What to work on:
A - Repeat word for word the part of the BPF bloom filter email thread starting with "On Wed, Sep 22, 2021 at 6:28" and going on through "with fewer nr_hashes.".
B - Pick up the email thread about the BPF bloom filter after its last line and keep writing it.

On Wed, Sep 22, 2021 at 6:28 PM Martin KaFai Lau <kafai@fb.com> wrote:
>
> On Wed, Sep 22, 2021 at 04:07:52PM -0700, Andrii Nakryiko wrote:
> > > > Please see my RFC ([0]). I don't think there is much to coordinate. It
> > > > could be purely BPF-side code, or BPF + user-space initialization
> > > > code, depending on the need. It's a simple and beautiful algorithm,
> > > > which BPF is powerful enough to implement customly and easily.
> > > >
> > > >   [0] https://lore.kernel.org/bpf/20210922203224.912809-1-andrii@kernel.org/T/#t
> > > In practice, the bloom filter will be populated only once by the userspace.
> > >
> > > The future update will be done by map-in-map to replace the whole bloom filter.
> > > May be with more max_entries with more nr_hashes.  May be fewer
> > > max_entries with fewer nr_hashes.
> > >
> > > Currently, the continuous running bpf prog using this bloom filter does
> > > not need to worry about any change in the newer bloom filter
> > > configure/setup.
> > >
> > > I wonder how that may look like in the custom bpf bloom filter in the
> > > bench prog for the map-in-map usage.
> >
> > You'd have to use BPF_MAP_TYPE_ARRAY for the map-in-map use case.
> Right, another map is needed.  When the user space generates
> a new bloom filter as inner map, it is likely that it has different
> number of entries, so the map size is different.
>
> The old and new inner array map need to at least have the same value_size,
> so an one element array with different value_size will not work.
>
> The inner array map with BPF_F_INNER_MAP can have different max_entries
> but then there is no inline code lookup generation.  It may not be too
> bad to call it multiple times to lookup a value considering the
> array_map_lookup_elem will still be directly called without retpoline.

All true, of course, due to generic BPF limitations. In practice, I'd
decide what's the maximum size of the bloom filter I'd need and use
that as an inner map definition. If I understand correctly, there is
going to be only one "active" Bloom filter map and it's generally not
that big (few megabytes covers tons of "max_entries"), so I'd just
work with maximum expected size.

If I absolutely needed variable-sized filters, I'd consider doing a
multi-element array as you suggested, but I'd expect lower
performance, as you mentioned.

> The next part is how to learn those "const volatile __u32 bloom_*;"

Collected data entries
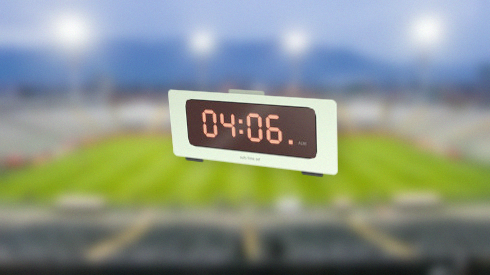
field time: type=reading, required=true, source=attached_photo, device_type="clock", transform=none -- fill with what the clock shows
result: 4:06
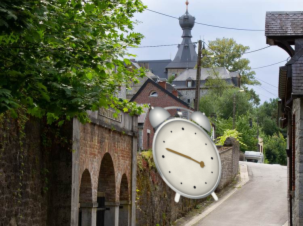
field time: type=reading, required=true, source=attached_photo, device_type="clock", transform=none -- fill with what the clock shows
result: 3:48
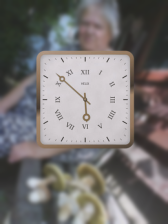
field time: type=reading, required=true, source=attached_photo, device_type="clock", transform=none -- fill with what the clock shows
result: 5:52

Answers per task:
A -
On Wed, Sep 22, 2021 at 6:28 PM Martin KaFai Lau <kafai@fb.com> wrote:
>
> On Wed, Sep 22, 2021 at 04:07:52PM -0700, Andrii Nakryiko wrote:
> > > > Please see my RFC ([0]). I don't think there is much to coordinate. It
> > > > could be purely BPF-side code, or BPF + user-space initialization
> > > > code, depending on the need. It's a simple and beautiful algorithm,
> > > > which BPF is powerful enough to implement customly and easily.
> > > >
> > > >   [0] https://lore.kernel.org/bpf/20210922203224.912809-1-andrii@kernel.org/T/#t
> > > In practice, the bloom filter will be populated only once by the userspace.
> > >
> > > The future update will be done by map-in-map to replace the whole bloom filter.
> > > May be with more max_entries with more nr_hashes.  May be fewer
> > > max_entries with fewer nr_hashes.

B -
> values of the new inner map.  I think the max_entires can be obtained
> by map_ptr->max_entries.   Other vars (e.g. hash_cnt and seed) can
> be used as non-const global, allow the update, and a brief moment of
> inconsistence may be fine.

For single-element array with fixed value_size I'd put those in first 8 bytes:

struct my_bloom {
    __u32 msk;
    __u32 seed;
    __u64 data[];
}

For multi-element BPF_MAP_TYPE_ARRAY I'd put a mask and seed into elem[0].

I'd expect that hash_cnt would be just hard-coded, because as I
mentioned before, it determines the probability of false positive,
which is what end-users probably care about the most and set upfront,
at least they should be coming at this from the perspective "1% of
false positives is acceptable" rather than "hmm... 3 hash functions is
probably acceptable", no? But if not, first two elements would be
taken.

>
> It all sounds doable but all these small need-to-pay-attention
> things add up.

Of course, there is always a tension between "make it simple and
provide a dedicated BPF helper/BPF map" and "let users implement it on
their own". I'm saying I'm not convinced that it has to be the former
in this case. Bloom filter is just a glorified bit set, once you have
a hashing helper. I don't think we've added BPF_MAP_TYPE_BITSET yet,
though it probably would be pretty useful in some cases, just like the
Bloom filter. Similarly, we don't have BPF_MAP_TYPE_HASHSET in
addition to BPF_MAP_TYPE_HASHMAP. I've seen many cases where HASHMAP
is used as HASHSET, yet we didn't have a dedicated map for that
either. I'm just curious where we draw the line between what should be
added to the kernel for BPF, if there are reasonable ways to avoid
that.